Friday, March 10, 2006

Suffering and Persecution

What does suffering for Jesus mean? What does it entail? What is worth suffering, and to what degree? Why must Christians suffer at all?

“Loss and suffering, joyfully accepted for the kingdom of God, show the supremacy of God’s worth more clearly in the world than all worship and prayer.”

To answer the reason for suffering, one must first consider the question “what is a missionary’s primary goal?” This question could also be phrased to include every Christian, whether in full time vocational ministry or not. The driving passion behind any Christian’s life must be the revealing of God’s supreme glory. This zeal will carry him through any time of suffering.

Jesus commands that all Christians “take up [their] cross[es] and follow Him”—this means to “join [Him] on the Calvary road with a resolve to suffer and die with him.” Relegating this “cross-bearing” to mere physical afflictions such as annoying people and sick children removes the “radical thrust” from this command. Jesus’ idea of suffering was not the world’s idea of suffering—annoying people and sick children; rather, Jesus calls for obedience no matter the cost: betrayal, rejection, beating, mockery, crucifixion, or death. The apostle Paul realized and internalized Jesus’ idea of suffering when he said in Acts 20:24 speaking of bonds and afflictions that awaited him in every city, ‘But none of these things move me…’

“Jesus gives us the assurance that if we will follow him to Golgotha during all the Good Fridays of this life, we will also rise with him on the last Easter day of the resurrection.”

True suffering brings to mind martyrdom, both spiritual and physical death. A physical martyr is not killed because of his political standings, or because he has asked for death. He is martyred by the ones to whom he ministers, and this ministry is done out of a pursuit of love. A spiritual martyr is one who has truly been ‘crucified with Christ’ (Gal. 2:20) in order to say “nevertheless I live, yet not I but Christ liveth in me.”

Suffering must be born out of love. If one suffers with a proud attitude that says ‘look at me, I’m suffering for Jesus! I must be a super Christian,’ he is in sin. Pride is always a sin. Christ’s suffering was both a substitution for our sins (so we don’t have to pay the ultimate sacrifice of death in Hell) and a pattern for us.

“The suffering of Christ is a call for a certain mind-set toward suffering, namely, that it is normal and that the path of love and missions will often require it.”

This suffering of Christ is the “basis of our going with him” in suffering. We are commanded to minister ‘outside the camp’ where the unreached nations dwell. We are not protected from bodily harm outside the camp, but Jesus is with us!
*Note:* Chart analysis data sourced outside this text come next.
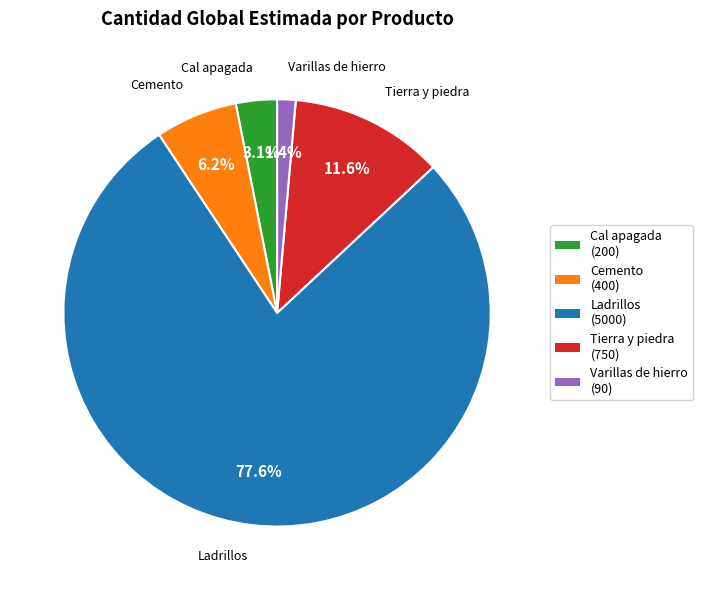

Count the number of slices in the pie.

5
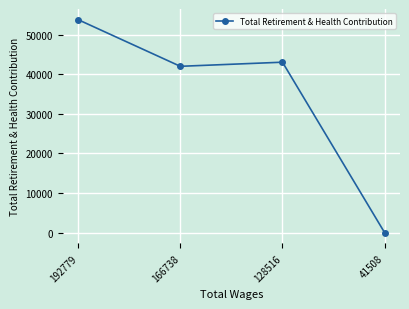

True or false: there are more than 2 points higher than both neighbors.

False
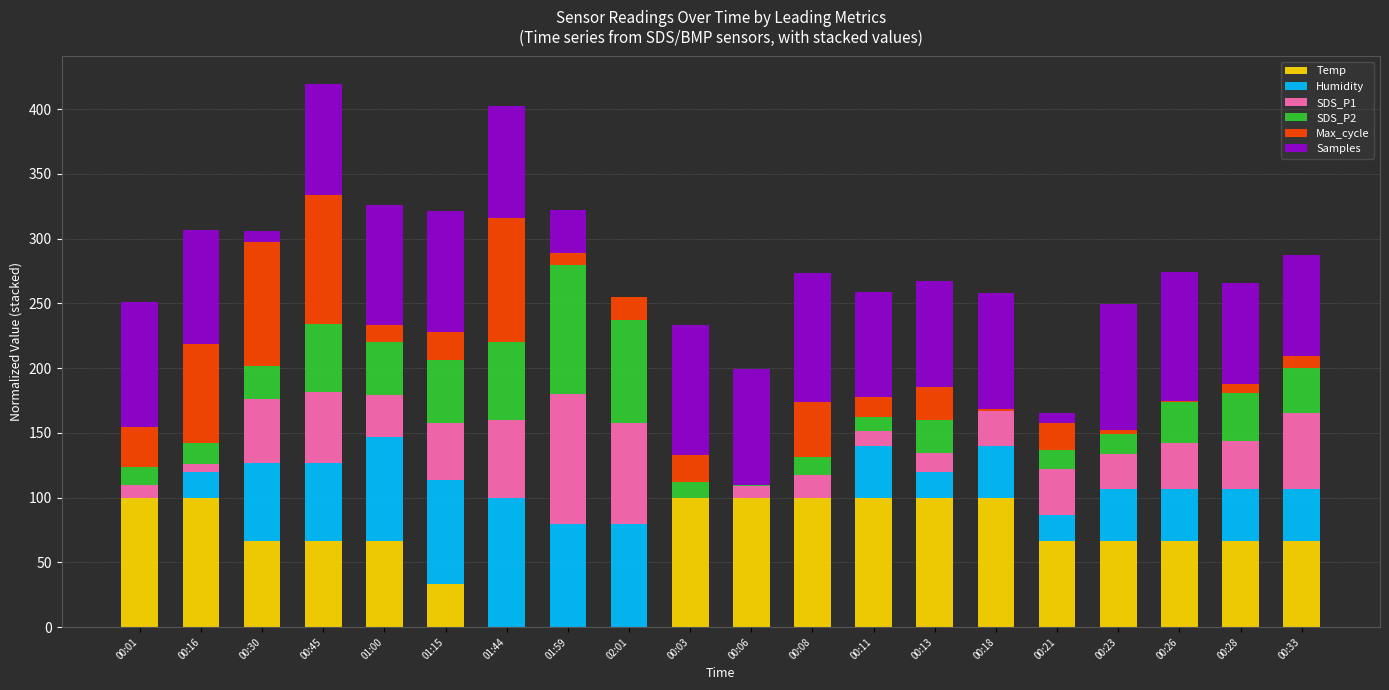

How many categories are shown in the chart?

20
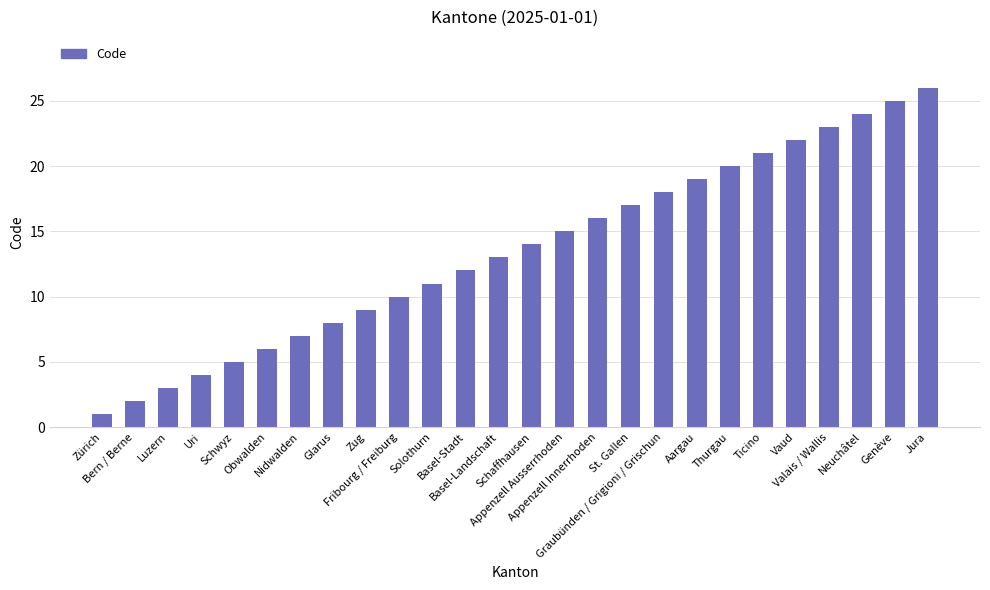

Are the bars grouped side by side (vs. stacked)?

No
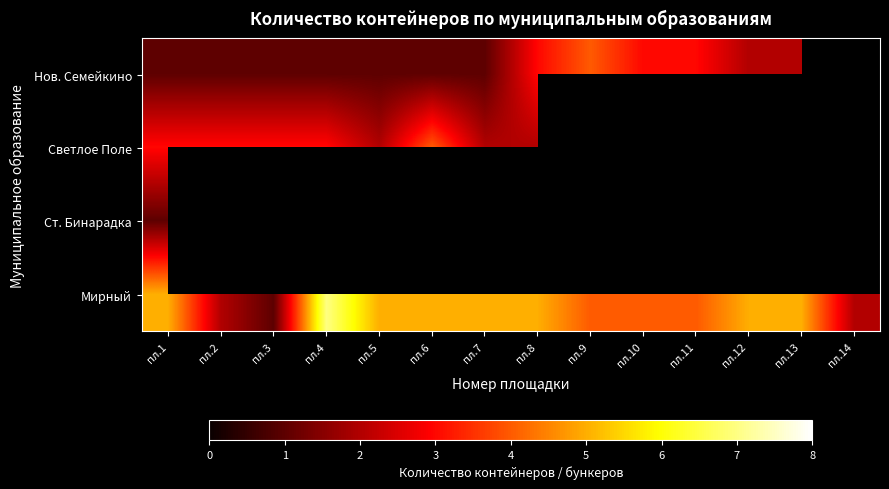

List the series in order of their overall mean, lowest first.

Нов. Семейкино, Светлое Поле, Ст. Бинарадка, Мирный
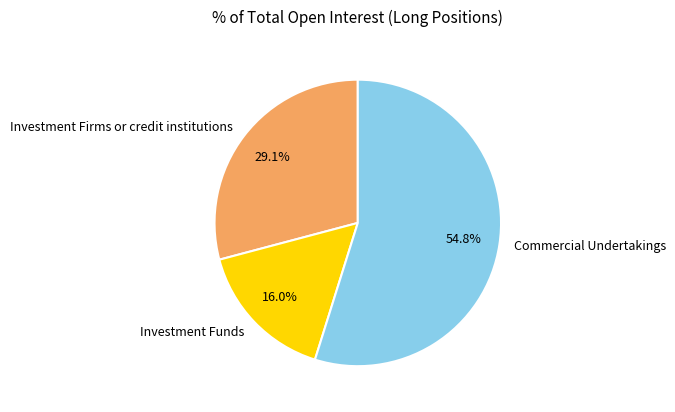

What percentage is the Commercial Undertakings slice, to the nearest percent?

55%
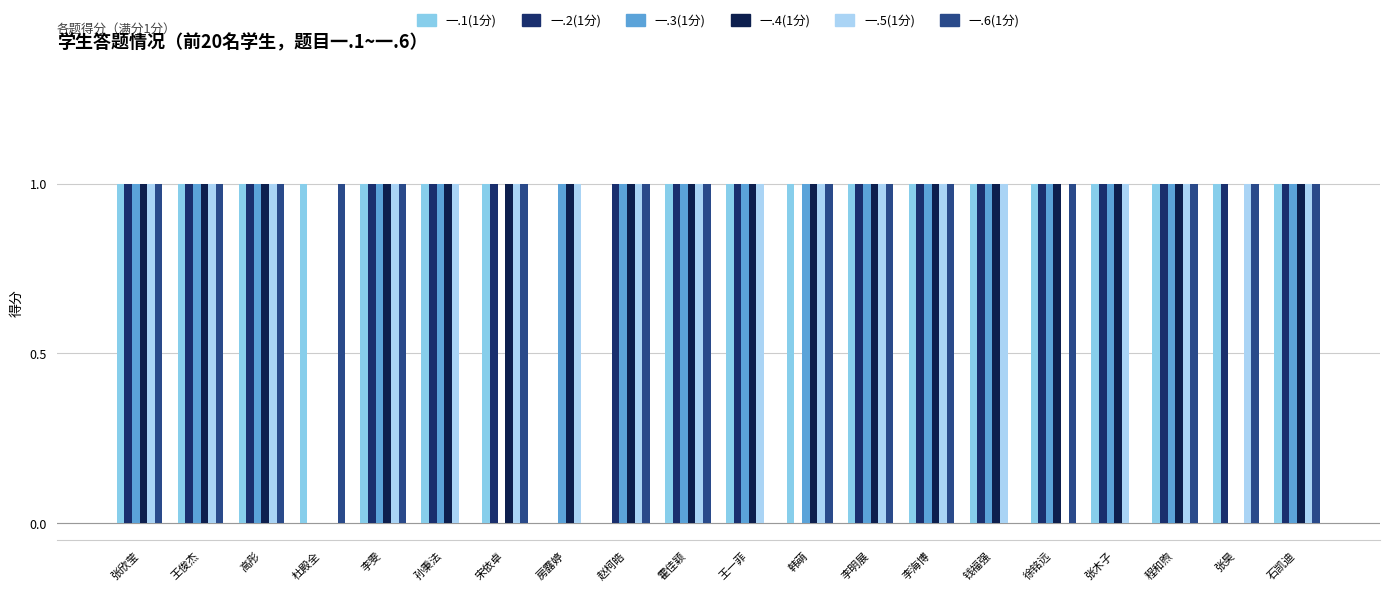

Is the value of 一.4(1分) at 张昊 greater than the value of 一.3(1分) at 房露婷?

No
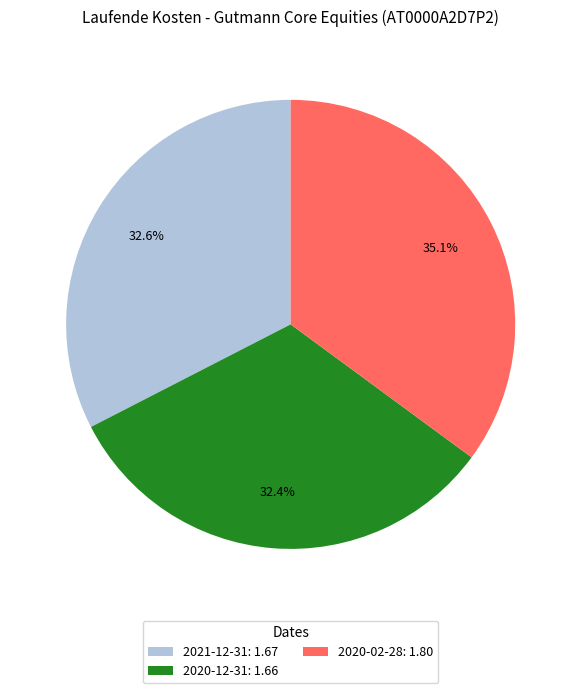

Is it true that 2021-12-31 is 18% of the pie?

False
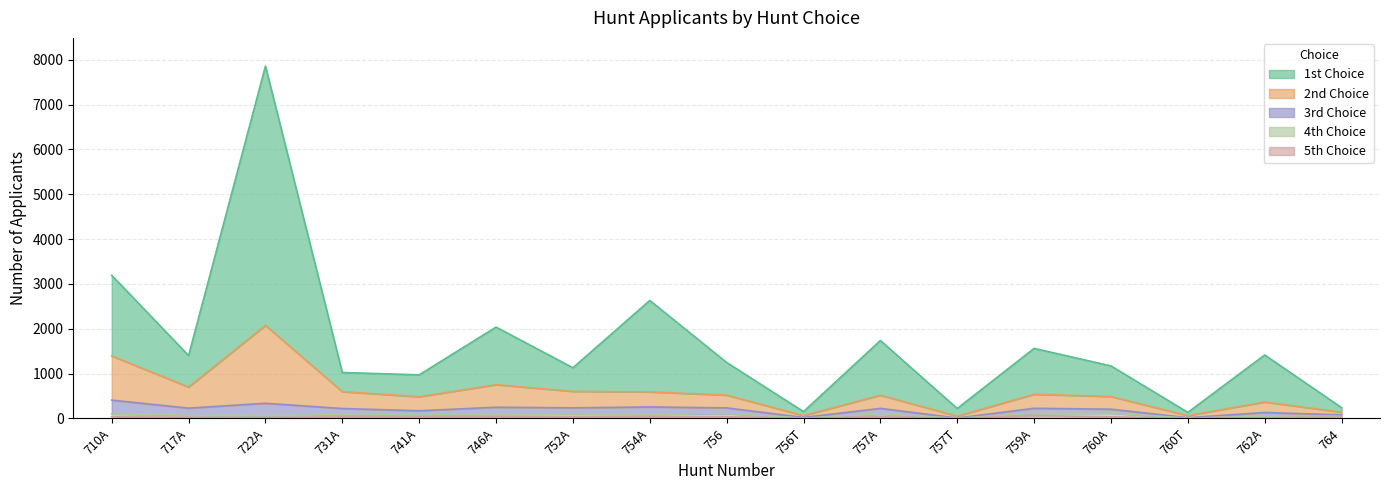

Which label corresponds to the largest value in the chart?

722A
Another aspect of personal suffering is the testimony it gives to other believers. When a believer (namely, a missionary; every believer should be a missionary!) suffers for Christ and responds in a Christlike manner, others take notice. Suffering should be accepted in faith and with joy. We are commanded to praise in every situation, even the difficult ones.

Sometimes we are tempted to think suffering (especially in death) is a loss for the kingdom of God. Else, how can the suffering/dead continue in their ministry for the Lord? Scripture gives us the proof of abiding suffering in John 12:24, “Unless a grain of wheat falls into the earth and dies, it remains alone; but if it dies, it bears much fruit.”

“God uses the suffering of his missionaries to awaken others out of their slumbers of indifference and make them bold…What obedience will not achieve, persecution will.”

Just look at the persecuted church through out the ages! Even the first church in the NT had to undergo persecution to obey the Lord’s command to go throughout Judaea, Samaria, and the uttermost part of the world. It is amazing that the more money, affluence, and comfort is afforded to the church of God, the more they relax and ‘enjoy life’ instead of giving what they have to further the kingdom of Christ.

“The suffering of missionaries is meant by God to magnify the power and sufficiency of Christ. Suffering is finally to show the supremacy of God…Christ’s power was Paul’s only power when his sufferings brought him to the end of his resources and cast him wholly on Jesus.”
*all quotes taken from Let the Nations Be Glad by John Piper


“Hold on my child, Joy comes in the morning.
Weeping only lasts for the night.
Hold on my child, Joy comes in the morning.
The darkest hour means God is just in sight.”